Relatos como o Evangelho da Infância de Tomé discutem os milagres de Jesus criança, mas não são aceitos como parte do cânone bíblico. Agora, um novo papiro oferece uma versão ainda mais antiga desse texto, o que é um achado significativo para a pesquisa histórica e teológica.

Fragmento recém-descoberto de manuscrito do evangelho mais antigo já descoberto, remetendo aos séculos IV e V. Crédito: Staats-und Universitätsbibliothek Hamburg/Public Domain Mark 1.0

Sobre o papiro que conta história de Jesus

Para entender a importância do novo fragmento, é essencial conhecer a história da Bíblia. Embora vista como a palavra indelével de Deus e símbolo da fé cristã, o livro sagrado sofreu muitas mudanças ao longo dos séculos. Seus 66 livros foram escritos por mais de 40 autores ao longo de um extenso período de tempo. Além dos textos canônicos, existem muitos relatos apócrifos, que são histórias não aceitas como Escritura, embora algumas tenham sido consideradas como tal em determinados momentos da história.

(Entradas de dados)

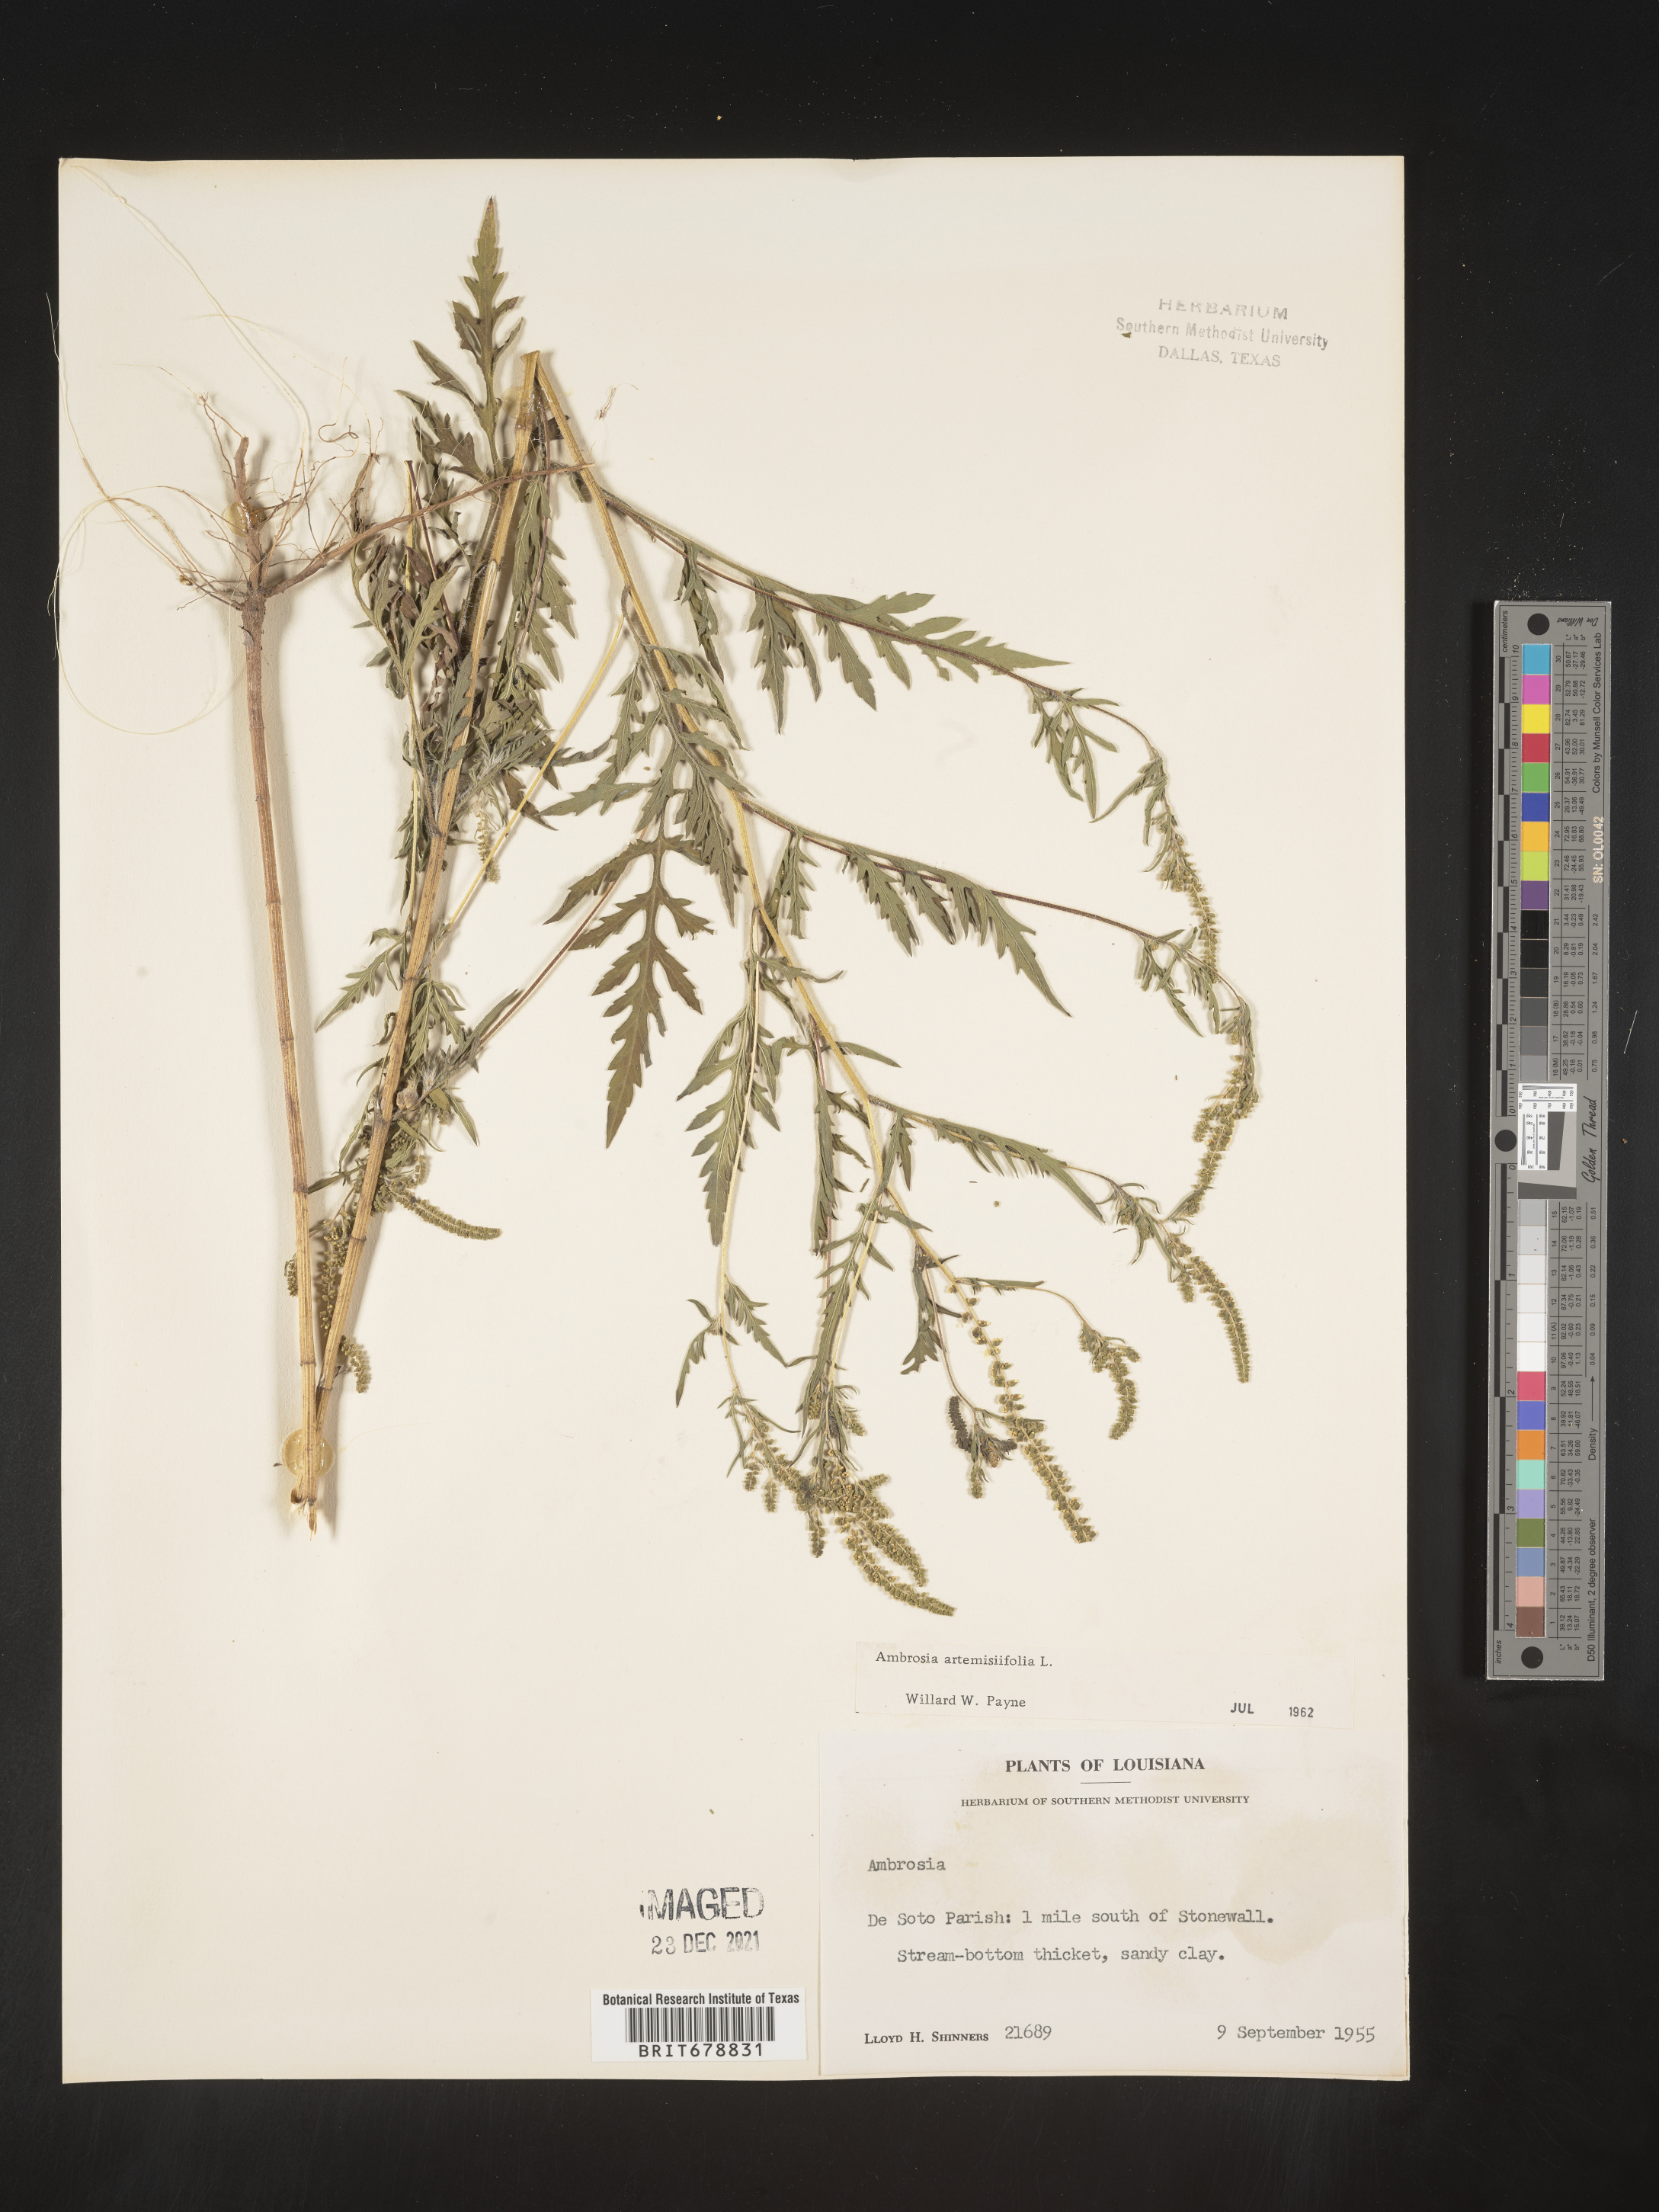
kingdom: Plantae
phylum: Tracheophyta
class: Magnoliopsida
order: Asterales
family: Asteraceae
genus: Ambrosia
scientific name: Ambrosia artemisiifolia
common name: Annual ragweed
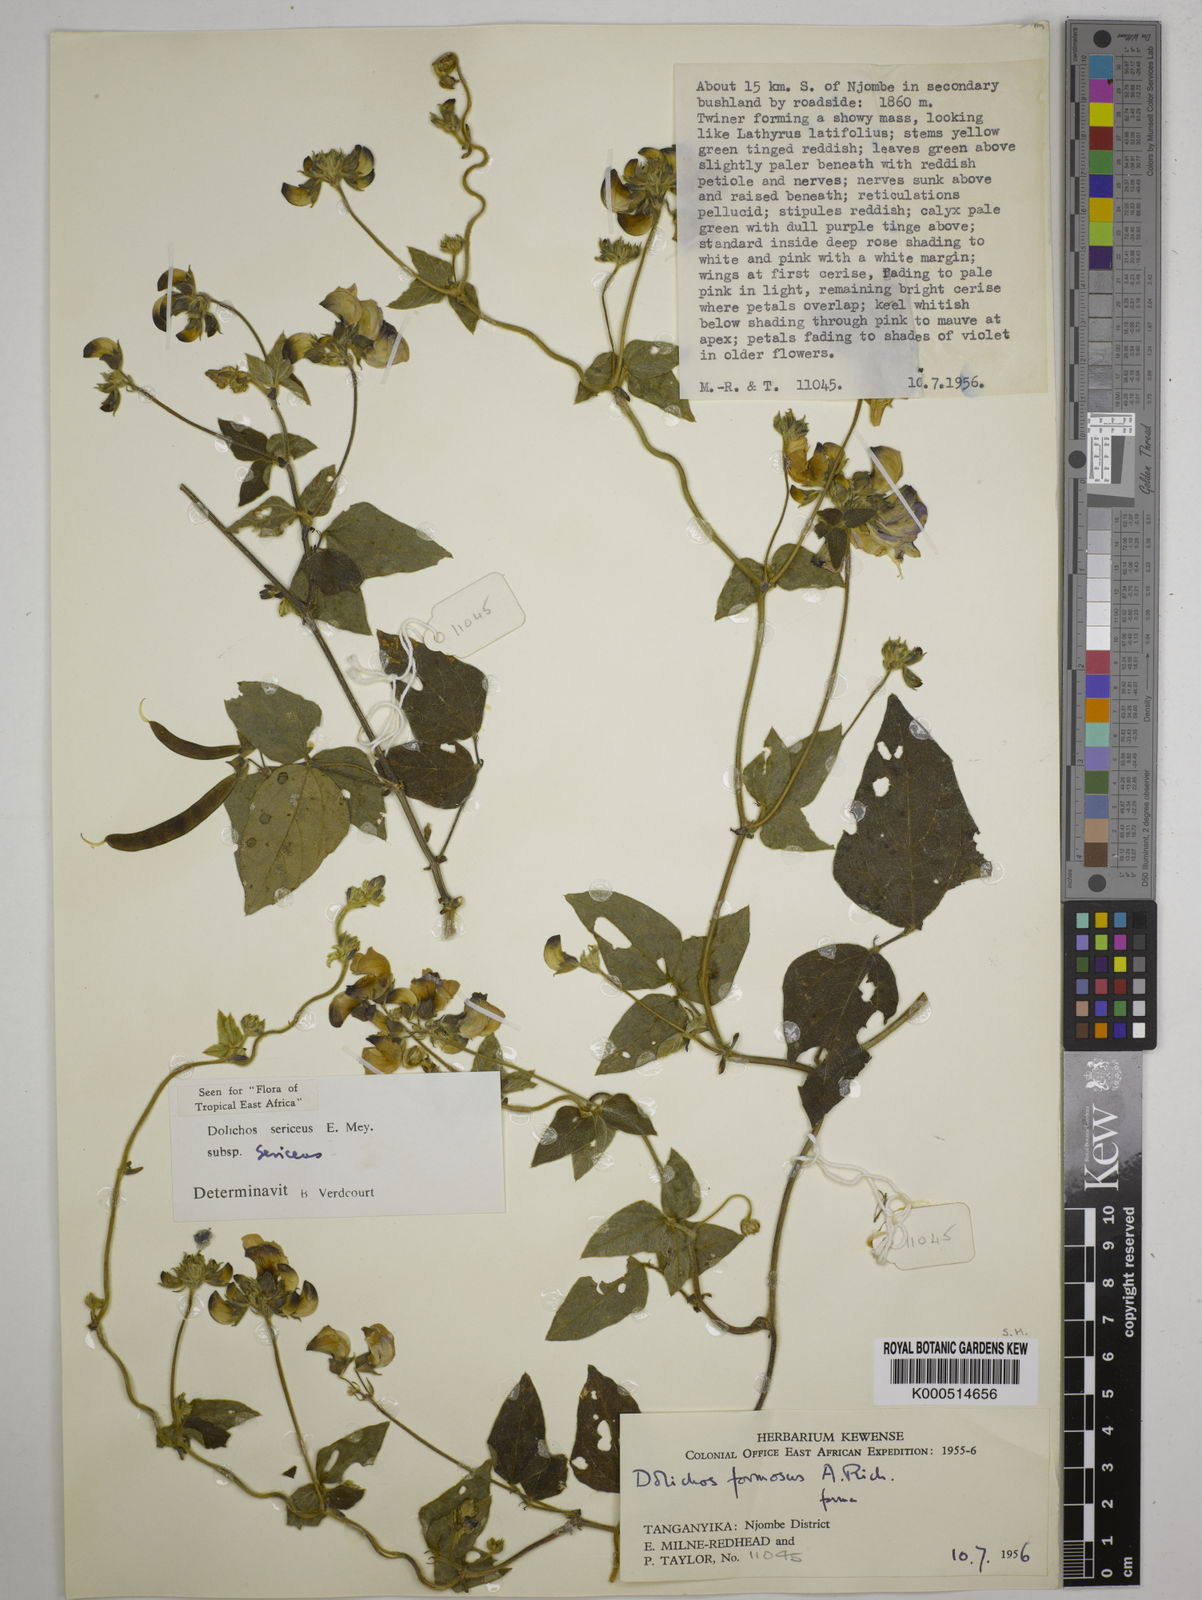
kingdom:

▸ **PROBLEMA A RESOLVER**
Transcreva, por favor, a parte do trecho sobre o papiro que começa nas palavras "Fragmento recém-descoberto de" e termina em "momentos da história.". Baseie-se somente no trecho sobre o papiro.

▸ **RESPOSTA**
Fragmento recém-descoberto de manuscrito do evangelho mais antigo já descoberto, remetendo aos séculos IV e V. Crédito: Staats-und Universitätsbibliothek Hamburg/Public Domain Mark 1.0

Sobre o papiro que conta história de Jesus

Para entender a importância do novo fragmento, é essencial conhecer a história da Bíblia. Embora vista como a palavra indelével de Deus e símbolo da fé cristã, o livro sagrado sofreu muitas mudanças ao longo dos séculos. Seus 66 livros foram escritos por mais de 40 autores ao longo de um extenso período de tempo. Além dos textos canônicos, existem muitos relatos apócrifos, que são histórias não aceitas como Escritura, embora algumas tenham sido consideradas como tal em determinados momentos da história.